Helping Haiti

gabrielle apollon is a woman on a (charity) mission

Gabrielle Apollon, CC ’09, is multitasking. She is sending out e-mails while speaking with me on a Monday evening. Her mother is here from Montreal and sits at the edge of the bed. Gabrielle is sprawled out as she types. Not coincidentally, these facts all relate to the same topic—the Global Life Focus Network—and despite her other obligations for the evening, Gabrielle is eager to speak about the project.
“I’m sorry to be on my computer while you’re here,” Gabrielle says. “But, I just had to get these written out.”

The work she is doing this evening is on behalf of the charity organization she and her mother started in 2002, the Global Life Focus Network. Organized and run by about 25 family members and friends of the Apollons, the network is a non-profit organization with the main goal of providing education for impoverished Haitian children. Gabrielle and her mother, Mary Apollon—a Haitian immigrant to Canada—feel it is their mission as the network’s leaders to help their country.

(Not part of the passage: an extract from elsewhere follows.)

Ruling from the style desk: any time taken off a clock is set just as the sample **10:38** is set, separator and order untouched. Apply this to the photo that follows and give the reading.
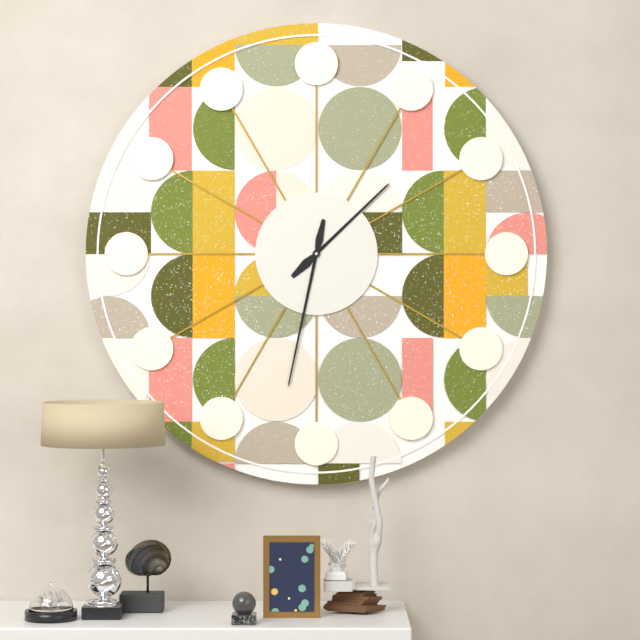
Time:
**1:32**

“Originally I wanted to do some work in Africa, but God kept telling me ‘Haiti, Haiti,’” Mary says.
They sponsor the education of 35 Haitian children year-round, but the highlight of the organization is a summer program it runs in small Haitian towns. Accommodating more than 300 students per summer session, the program offers courses such as English, art, Creole, health and young adult development, and Bible study. 

“The majority of them have no school, have never been to school before,” Mary says. She emphasizes the health education in particular because it teaches the children concepts “we take for granted, like the importance of brushing your teeth. They come from families where the kids have to share underwear because they are so poor.”

“We want to restore the lives of these children—physically, mentally, spiritually,” Gabrielle says.
Last year was the Summer Education Program’s inaugural year, and the expenses were met in large part through a $10,000 grant from 100 Projects for Peace, a philanthropic initiative that provides money to selected college undergraduates for summer grassroots projects. To fund this summer’s project, Gabrielle and her mother have been applying for grants (the task the two were working on the night of my interview) as well as other fundraising. 

Just this past Saturday, a fundraising event for the organization, called Voices for Haiti, was held on campus.
“A lot of people came out, and I’m really happy it turned out the way it did,” Gabrielle says.

Voices for Haiti, which took place in Wien Hall, featured performances by Uptown Vocal and Onyx. Haitian food was included in the $3 entrance fee.
“All in all we raised about $500, which was such a blessing,” Gabrielle says. She attributes the success of the program to the efforts of Columbia student groups and the support they have shown for the Global Life Focus Network: “Everyone was so collaborative.” The InterVarsity Christian Fellowship, Blue Key Society, and Columbia College Student Council cosponsored the event.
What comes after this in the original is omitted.